During desert, I decided to give the aching brains a rest and lead the conversation off on a tangent. Always a favorite subject, we discussed initiations into the Bureau; my bloody rescue, George's heroic stance in the jungles of Viet Nam, Raul's rather explosive discovery that he had been a mage his entire adult life, Mindy's hilarious tale of daring-do at the World's Fair and how Jessica had boldly strode into a Bureau 13 divisional headquarters having found the covert organization all by her telepathic self.
In awkward stages, Katrina recounted how she became a mage during an all-naked performance of Brigadoon, the disastrous aftereffects and her subsequent defection to America. I knew that the FSB, Federal Secret Service, secretly had a nameless anti-supernatural section, but they indiscriminately killed non-humans and had absolutely none on their staff. Rather prissy of them, in my opinion. Even the hated KGB had occasionally used demons as field agents.
Rather embarrassed, Lt. Colonel Sanders refused to divulge his story, saying it was Alpha coded and not privy for general disbursement. Sorry. Given the sign from me, Jess tried a soft read on the man, but she got a flat nothing. Another natural telepathic block, same as Englehart. She said it was like trying to read a rock or an animal. Oh well. When I next got the chance, I'd slip some truth serum into his tapioca.
After piling the dishes in the sink, I ordered my yawning team to call it a night. Sleepy minds made mistakes, which we could not afford.
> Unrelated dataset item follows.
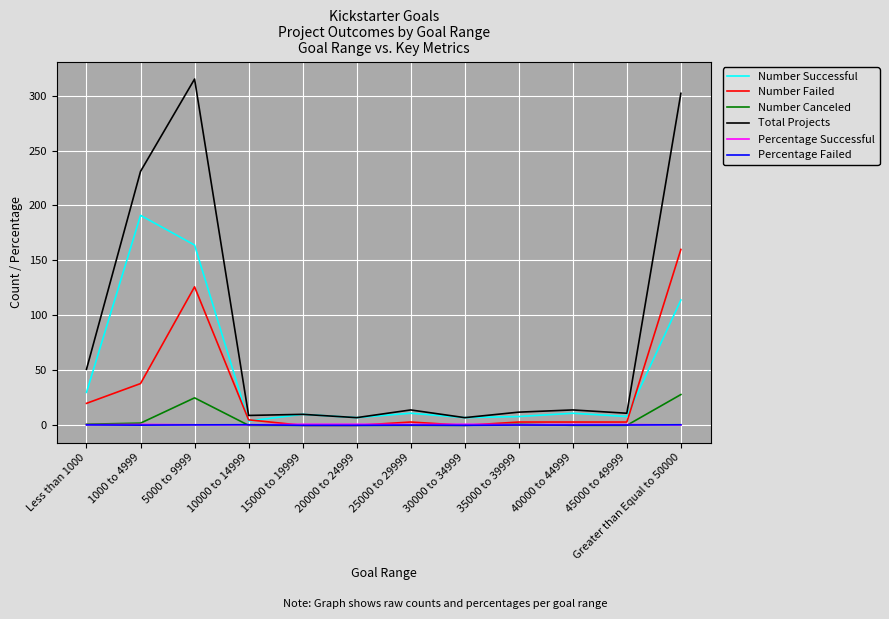

Which series has the largest total across all categories?

Total Projects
Katrina and Sanders got our two spare bedrooms. I activated the alarm system, turned on the automatic defenses, set the scanning perimeters for the computer and went to bed with my wife. Sleep came fast, but troubled dreams disturbed my rest.
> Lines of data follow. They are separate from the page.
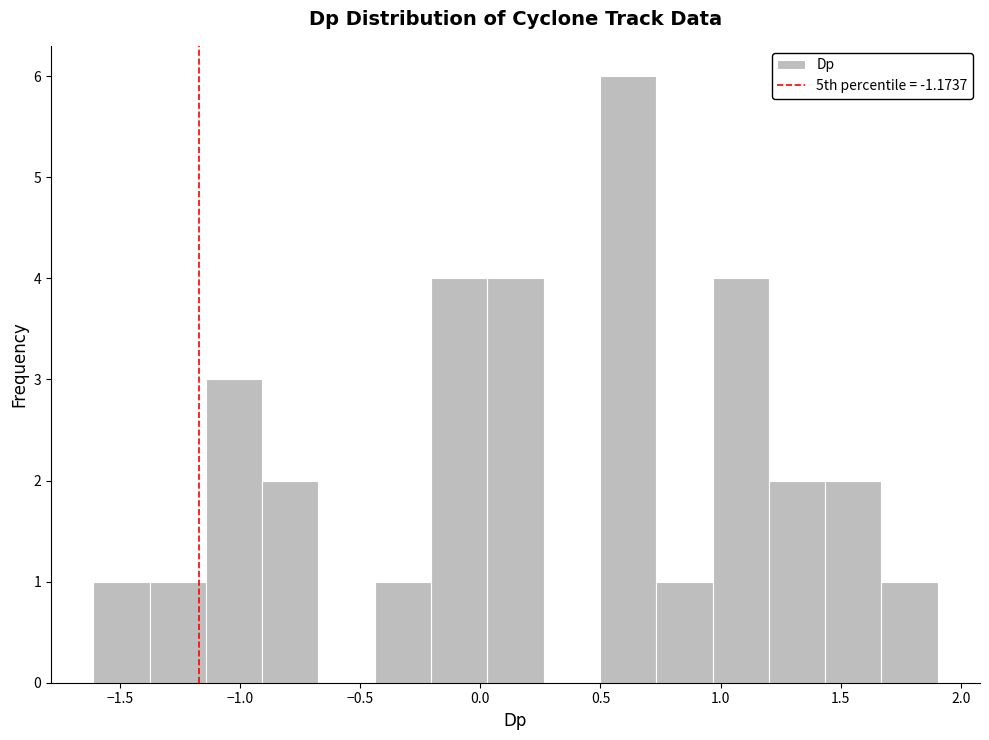

Reading left to right, transcribe this chart: for each bar, give the range it covers on the x-axis and its height. Neither the bar edges nor the heights are printed on the chart, so give them approximately, as read against the axes.

-1.60 to -1.40: 1
-1.40 to -1.15: 1
-1.15 to -0.90: 3
-0.90 to -0.65: 2
-0.65 to -0.45: 0
-0.45 to -0.20: 1
-0.20 to 0.05: 4
0.05 to 0.25: 4
0.25 to 0.50: 0
0.50 to 0.75: 6
0.75 to 0.95: 1
0.95 to 1.20: 4
1.20 to 1.45: 2
1.45 to 1.65: 2
1.65 to 1.90: 1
Four hours later, all hell broke loose.
Shouting in alarm, I tumbled to the floor with blankets wrapped about my feet and Magnum in hand.
"What? Who? Were?” I demanded at the darkness in my perfect impersonation of a frightened cub reporter. The noise sounded again. It was the red alert klaxon from the Cray computer.
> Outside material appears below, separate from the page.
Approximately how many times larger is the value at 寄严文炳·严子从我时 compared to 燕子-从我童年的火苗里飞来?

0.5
"Let's go,” Jess said, pulling a robe on over her flannel nightshirt and grabbing a taser from the bedside table.
Dashing through the living room, I easily avoided the strategically placed hassock that seemed to love shins and placed my palm against the south wall. Silently as a sigh, the wall parted. Hitting either side of the opening, we listened for a second, and then I charged in as Jess kept me covered.
Nattily attired in red woolen longjohns and fluffy bunny slippers, Raul was standing impatiently in front of our Top Secret laser printer. His hands were hovering above the controls, almost touching the switches, but not quite. Raul knew better. Our printer could use its beam of condensed light for more things than just printing.
Suddenly appearing behind us was George, sporting an Uzi machine pistol and wearing striped pajama bottoms. Next came Katrina, her wooden staff at the ready and tastefully draped in a matching striped pajama top. So they were collaborating already, eh? Maybe it was time to start calling her Katrina, then.
Leaping into the middle of the room, Ken landed on tiptoes, dead silent and absolutely stark naked except for his Thompson .45 machine gun and a Bowie knife. I do admire a man who had his priorities straight.